Vila Velha (ES) – O Serviço Social da Indústria, em uma articulação direta com o Conselho Nacional do Sesi e o Ministério da Saúde, promove nesta sexta-feira, dia 15, uma grande ofensiva de imunização voltada aos colaboradores das indústrias brasileiras. A iniciativa, batizada de Dia D de Vacinação do Trabalhador da Indústria, acontece simultaneamente em diversos estados com o objetivo central de elevar os índices de cobertura vacinal entre profissionais do setor e reforçar a barreira contra doenças evitáveis no ambiente laboral.
Variedade de imunizantes disponíveis
Quem trabalha nas unidades participantes terá acesso a um leque importante de proteção. Estão sendo aplicadas doses contra a gripe, também conhecida como influenza, além das vacinas contra difteria e tétano, hepatite B e febre amarela. O esquema vacinal inclui ainda a tríplice viral, que combate sarampo, caxumba e rubéola. O atendimento ocorre de forma descentralizada, alcançando as próprias unidades industriais, sedes do Sesi, estruturas móveis e outros pontos estratégicos definidos pelos departamentos regionais da entidade.

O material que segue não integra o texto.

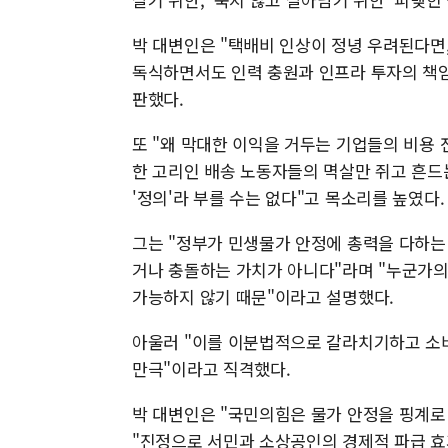
박 대변인은 "택배비 인상이 정녕 우려된다면
독식하면서도 인력 충원과 인프라 투자의 책임
판했다.
또 "왜 막대한 이익을 거두는 기업들의 비용
한 고리인 배송 노동자들의 멱살만 쥐고 흔드
'정의'라 부를 수는 없다"고 목소리를 높였다.
그는 "정부가 민생물가 안정에 총력을 다하는
거나 충돌하는 가치가 아니다"라며 "누군가의
가능하지 않기 때문"이라고 설명했다.
아울러 "이를 이분법적으로 갈라치기하고 소
만극"이라고 직격했다.
박 대변인은 "국민의힘은 물가 안정을 핑계로
"진정으로 서민과 소상공인의 경제적 파급 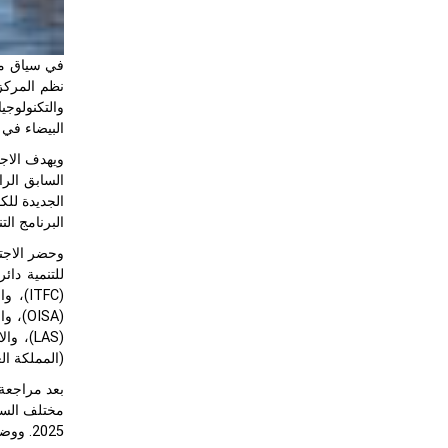
في سياق متا
والتكنولوجي
البيضاء في 27-28 فبراير 2013.
ويهدف الاجت
السابق الرا
الجديدة للك
البرنامج ال
وحضر الاجتم
(المملكة ال
بعد مراجعة 
2025. ووضعوا أيضا الأدوار الفعالة الممكنة لدول الأعضاء من أجل تسريع عملية تنفيذ البرنامج وحضور اجتماعات الفريق الاستشاري معا مع المؤسسات.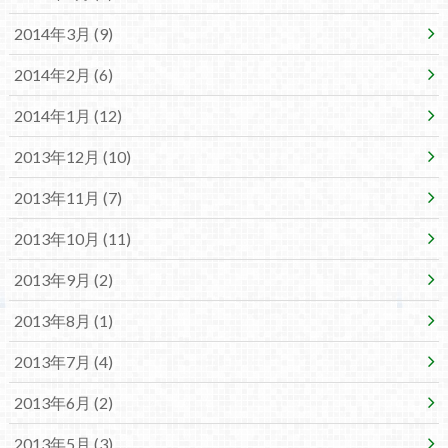
2014年3月 (9)
2014年2月 (6)
2014年1月 (12)
2013年12月 (10)
2013年11月 (7)
2013年10月 (11)
2013年9月 (2)
2013年8月 (1)
2013年7月 (4)
2013年6月 (2)
2013年5月 (3)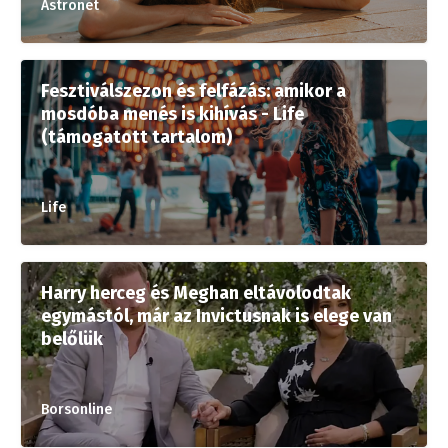
Astronet
Fesztiválszezon és felfázás: amikor a
mosdóba menés is kihívás - Life
(támogatott tartalom)
Life
Harry herceg és Meghan eltávolodtak
egymástól, már az Invictusnak is elege van
belőlük
Borsonline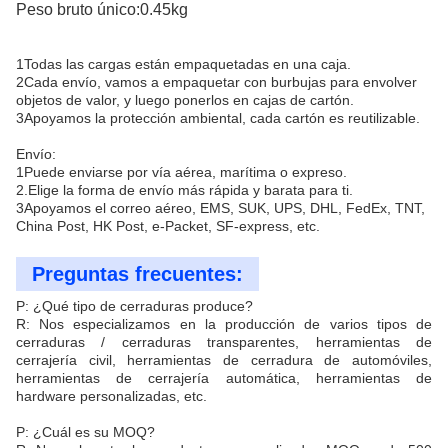
Peso bruto único:0.45kg
1Todas las cargas están empaquetadas en una caja.
2Cada envío, vamos a empaquetar con burbujas para envolver
objetos de valor, y luego ponerlos en cajas de cartón.
3Apoyamos la protección ambiental, cada cartón es reutilizable.
Envío:
1Puede enviarse por vía aérea, marítima o expreso.
2.Elige la forma de envío más rápida y barata para ti.
3Apoyamos el correo aéreo, EMS, SUK, UPS, DHL, FedEx, TNT,
China Post, HK Post, e-Packet, SF-express, etc.
Preguntas frecuentes:
P: ¿Qué tipo de cerraduras produce?
R: Nos especializamos en la producción de varios tipos de
cerraduras / cerraduras transparentes, herramientas de
cerrajería civil, herramientas de cerradura de automóviles,
herramientas de cerrajería automática, herramientas de
hardware personalizadas, etc.
P: ¿Cuál es su MOQ?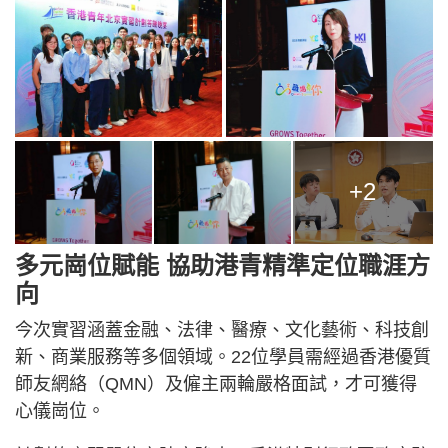
+2
多元崗位賦能 協助港青精準定位職涯方
向
今次實習涵蓋金融、法律、醫療、文化藝術、科技創
新、商業服務等多個領域。22位學員需經過香港優質
師友網絡（QMN）及僱主兩輪嚴格面試，才可獲得
心儀崗位。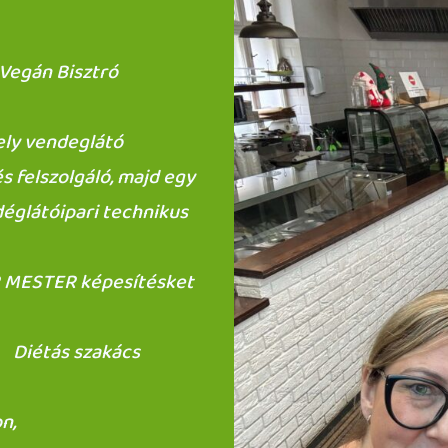
 Vegán Bisztró
ely vendeglátó
s felszolgáló, majd egy
déglátóipari technikus
R MESTER képesítésket
dó Diétás szakács
n,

De acordo com o Feed Editoria, a mobilização é fruto de um Acordo de Cooperação Técnica firmado com o Ministério da Saúde. A parceria busca simplificar o acesso às vacinas, removendo barreiras geográficas ou de tempo que frequentemente impedem o trabalhador de buscar uma unidade básica de saúde. O diretor-superintendente do Sesi, Paulo Mol, reforça que a medida coloca o cuidado preventivo dentro da rotina do profissional, tornando o processo de imunização muito mais prático e efetivo.
Metas ambiciosas para a saúde coletiva
O otimismo em relação aos números da campanha é evidente. Após registrar a aplicação de 19.735 doses em 2025, a meta para esta edição é superar a marca de 21 mil vacinas aplicadas em todo o território nacional. Para os gestores envolvidos, o impacto dessa ação vai muito além da aplicação da injeção, pois reflete um compromisso com o bem-estar e a qualidade de vida de quem compõe a força produtiva do país.
A presidenta do Conselho Nacional de Saúde, Fernanda Magano, enxerga no Dia D uma estratégia inteligente de descentralização das políticas públicas. Segundo ela, ao levar o posto de vacinação para dentro da fábrica, fortalece-se toda uma agenda de prevenção que protege não apenas o trabalhador, mas também suas famílias e a comunidade ao redor. A saúde do indivíduo, nesse contexto, torna-se pilar fundamental para o desenvolvimento nacional.
Do lado do Ministério da Saúde, o diretor do Departamento do Programa Nacional de Imunizações, Éder Gatti, reitera que as vacinas permanecem como o recurso mais potente e reconhecido mundialmente para evitar quadros graves, internações hospitalares e mortes decorrentes de agentes infecciosos. O governo federal tem investido pesado para garantir que essa proteção chegue de maneira cada vez mais ampla à população brasileira.
O presidente do Conselho Nacional do Sesi, Fausto Augusto Junior, sintetiza a visão da entidade sobre o projeto. Para ele, a vacinação funciona como um mecanismo de proteção coletiva essencial. Ao reduzir drasticamente a incidência de doenças, a indústria diminui o número de afastamentos e assegura uma rotina mais estável e produtiva, reafirmando que cuidar da saúde de quem produz é, invariavelmente, cuidar do futuro do Brasil.